The big, flashy films opened early this week as they often do in advance of holiday weekends, but there are two smaller films opening today in the Sacramento market – both at the Tower Theatre.
Testament of Youth
Directed by James Kent
“Testament of Youth” is a beautifully shot adaptation of the first in a series of memoirs, written by Vera Brittain. Brittain was born in England in 1893 and grew up in a wealthy family – not “Downton Abbey” wealthy or privileged, but an upper-middle class upbringing, the daughter of a paper mill owner. If she had been a boy, attendance at college would likely have been a given, but Vera had to fight for it, convincing her parents and studying alone for the entrance exams to Oxford.
But college plans were interrupted by the outbreak of war in 1914. Vera’s brother and his boarding school chums were of a generation and class that expected dutiful service and these were the junior officers in training in a nation convinced the war would be brief and victorious (sound familiar?).
“Testament of Youth” is an account of one woman’s experiences watching the men of her generation go to war – a war she herself served in as a nurse. She watched outgoing, gregarious young men become withdrawn shadows of their former selves, or worse, and she witnessed people back at home who couldn’t begin to imagine even the things she herself had seen, let alone the experiences of the men in countless trenches.

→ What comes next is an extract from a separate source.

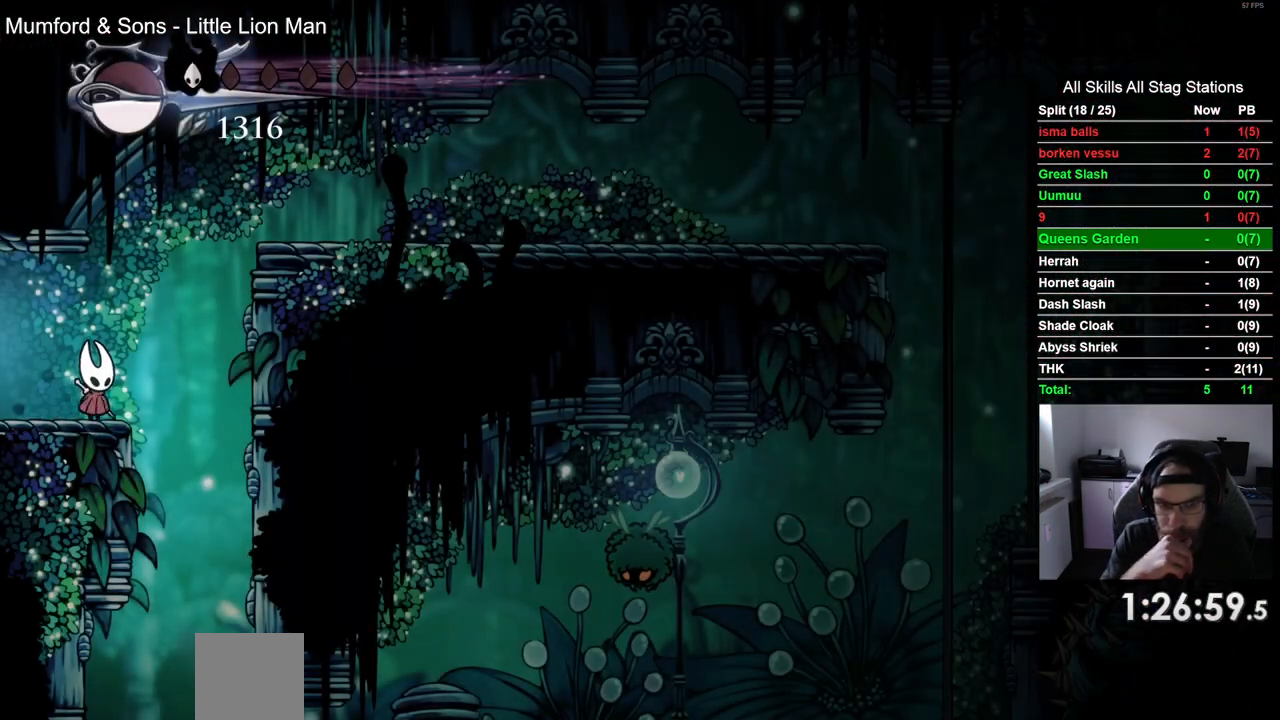
{"buttons": ["DPAD_RIGHT"], "left_stick": "center", "right_stick": "center", "events": []}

It’s not a happy film to watch, not that it has any reason or cause to be, and it’s a little ponderous in its pacing at times. But it’s a deliberate and slow telling of an awful period – and one too often repeated. These were experiences that shaped Vera Brittain and her outlook on the world, with her later becoming a leading, outspoken pacifist.

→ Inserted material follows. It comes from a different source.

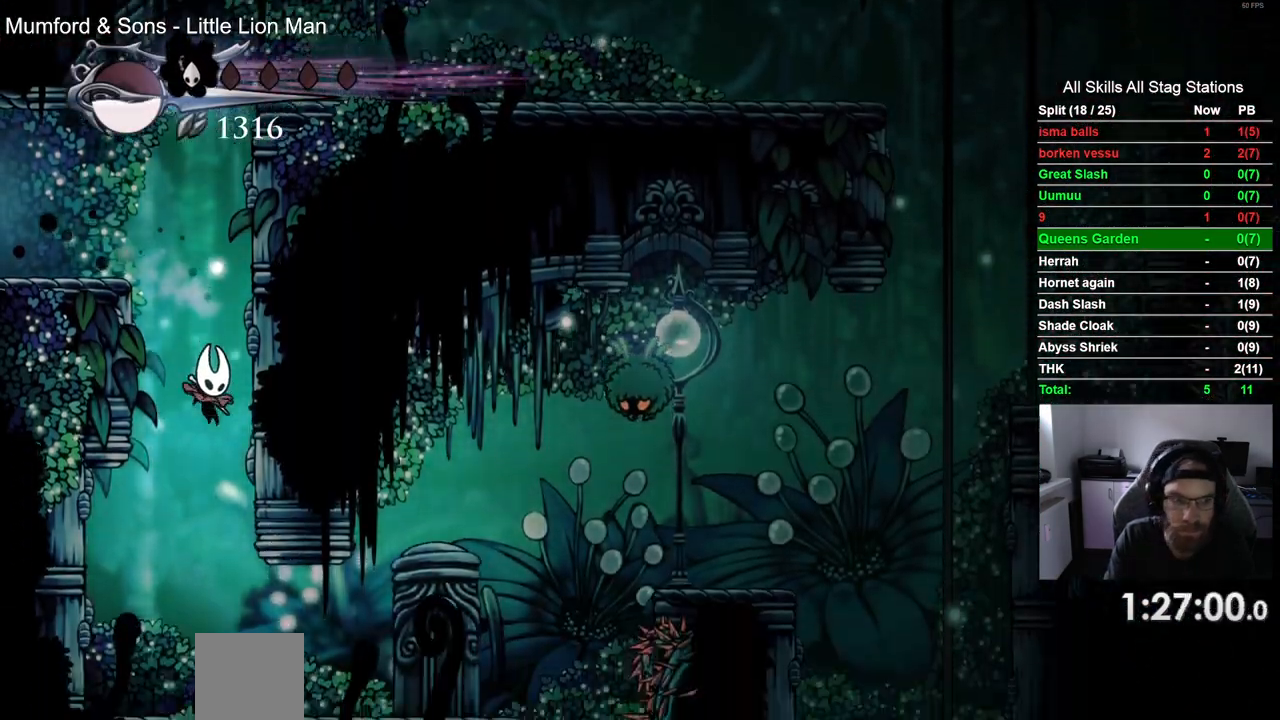
{"buttons": ["DPAD_RIGHT"], "left_stick": "center", "right_stick": "center", "events": []}
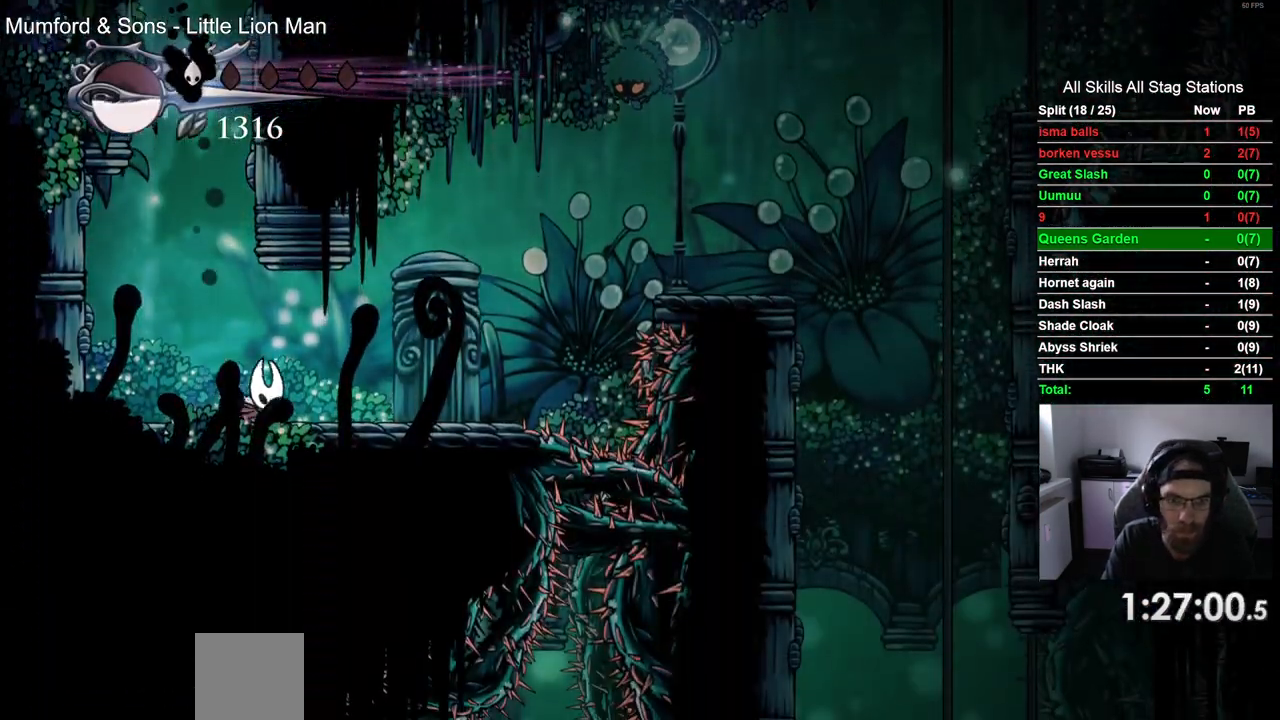
{"buttons": ["CROSS", "DPAD_RIGHT"], "left_stick": "center", "right_stick": "center", "events": [[450, "CROSS", "down"]]}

I don’t know how accurate the adaptation is and it’s a tough project to tackle in that regard. The film includes several excerpts from letters written between the siblings and their friends, many of which were later published in a separate collection. We’re also watching events through the eyes of a single person, who published her account 15 years after the war ended and who was then told additional facts by others involved – and so, having not read the book, I’m not sure if we’re being given just the book adaptation or an amalgam of source materials. From an after the fact perspective, some of the details of some of the lives being described are only hinted at, but that may be true of the book also.
However, the general tone of the film and its content seem true to the time and Brittain’s involvement. It’s well put together in a theatrical directorial debut by James Kent and features performances by several very recognizable young actors, including Kit Harrington (“Game of Thrones”) as her love interest, Taron Edgerton (“Kingsman: The Secret Service”) as her brother, and Alicia Vikander (“Ex Machina”) as Vera. After seeing multiple recent articles about British actors in American roles, it’s odd to see a Swedish born actor playing a very English Vera – and her accent wavers a little on occasion but most likely not enough to worry most ears and not enough to otherwise diminish a fine performance.
“Testament of Youth” is a fine film and an easy pick for history and period drama fans who might not find summer fare at the multiplex quite as appealing.
”The Overnight” is a simple, apparently quite low budget story of a couple who, soon after moving to Los Angeles with their young son, meet the father of a boy of similar age at a park and end up having dinner with him and his wife. But the evening extends and things get a little complicated as various boundaries are tested and broken. With very few locations and fewer complications, it’s essentially a dialog-driven four-character play, showcasing the four actors (with little more than peripheral appearances by anybody else), Adam Scott, Taylor Schilling, Jason Schwartzman, and Judith Godreche. The outcome is a light and fun, slow burning tease. It’s also a neat example of efficient filmmaking, shot quickly, with one house (reportedly Adam Corolla’s) as the setting for the vast majority of the film. It’s not for prudes or those uncomfortable with nudity and it’s a better fit for those who enjoy their comedy slightly awkward rather than big and loud.